Each division consisted of two brigades, but some of the brigades were very small, and did not contain enough men for a full regiment. General Sigel was in command of the first and second divisions, and thus held the position of a field marshal, under the superior command of General Curtis, the commander-in-chief. The infantry regiments that were in the battle of Pea Ridge on the union side were the Twenty-fifth, Thirty-fifth, Thirty-sixth, Thirty-seventh and Forty-fourth Illinois, the Eighth, Eighteenth, and Twenty-second Indiana, the Fourth and Ninth Iowa, and the Second, Ninth, Fifteenth, Twelfth, Seventeenth, Twenty-fifth and a part of the Third Missouri; of cavalry regiments there were the Third Iowa, the Third and Thirty-ninth Illinois, and the First, Fourth and Sixth Missouri together with two battalions of Benton hussars, and Major Brown's battalion of cavalry, which served as a body-guard to the general-in-chief. The artillery comprised about fifty field-guns of various sizes, in four and six-gun batteries, from the same states as were represented by the infantry.

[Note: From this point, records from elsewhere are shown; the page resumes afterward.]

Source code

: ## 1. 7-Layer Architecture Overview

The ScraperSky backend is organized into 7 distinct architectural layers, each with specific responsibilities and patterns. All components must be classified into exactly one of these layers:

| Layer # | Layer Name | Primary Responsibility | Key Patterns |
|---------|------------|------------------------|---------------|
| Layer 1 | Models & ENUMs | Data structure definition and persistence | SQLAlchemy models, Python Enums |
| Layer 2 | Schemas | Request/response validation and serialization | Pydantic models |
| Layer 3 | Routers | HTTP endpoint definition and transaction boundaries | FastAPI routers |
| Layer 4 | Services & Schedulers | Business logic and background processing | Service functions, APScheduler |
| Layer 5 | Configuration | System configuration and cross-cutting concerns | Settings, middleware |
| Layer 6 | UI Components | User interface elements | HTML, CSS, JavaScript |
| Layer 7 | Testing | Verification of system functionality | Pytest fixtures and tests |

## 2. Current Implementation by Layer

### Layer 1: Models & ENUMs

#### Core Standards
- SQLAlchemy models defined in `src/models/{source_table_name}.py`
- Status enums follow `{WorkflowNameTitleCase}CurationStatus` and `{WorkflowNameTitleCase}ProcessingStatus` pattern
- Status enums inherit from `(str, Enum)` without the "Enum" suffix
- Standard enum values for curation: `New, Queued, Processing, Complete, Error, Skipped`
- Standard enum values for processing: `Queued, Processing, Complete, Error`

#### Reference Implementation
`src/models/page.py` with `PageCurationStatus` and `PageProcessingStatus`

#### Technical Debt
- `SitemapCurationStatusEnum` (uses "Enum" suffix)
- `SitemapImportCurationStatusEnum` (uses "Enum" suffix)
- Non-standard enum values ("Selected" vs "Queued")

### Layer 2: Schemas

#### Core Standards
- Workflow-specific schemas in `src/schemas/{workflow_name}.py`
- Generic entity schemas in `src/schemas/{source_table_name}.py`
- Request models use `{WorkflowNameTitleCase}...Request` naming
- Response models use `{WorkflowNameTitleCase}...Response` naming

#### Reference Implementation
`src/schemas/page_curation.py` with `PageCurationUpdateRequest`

The rebel army was commanded by General Earl Van Dorn, and its aggregate was said to be not far from thirty thousand men. Van Dorn's army was composed as follows: Missouri troops, under Major-General Sterling Price, about nine thousand; Arkansas, Louisiana and Texas troops, under Brigadier-General Ben McCulloch, about thirteen thousand; Choctaw, Cherokee, Chickasaw and other Indian troops, with two white regiments, under Brigadier-General Albert Pike, about seven thousand. No exact statement of the number of rebel troops in the battle has ever been published, but the above-named figures are not far from the correct ones. An officer of Price's army wrote an account of the battle, which was published in the Richmond Whiff. In this account he said the rebels estimated their strength at thirty-five thousand, and making all deductions for stragglers and the usual falling off on the line of march, they had from twenty-five thousand to thirty thousand men to go into action.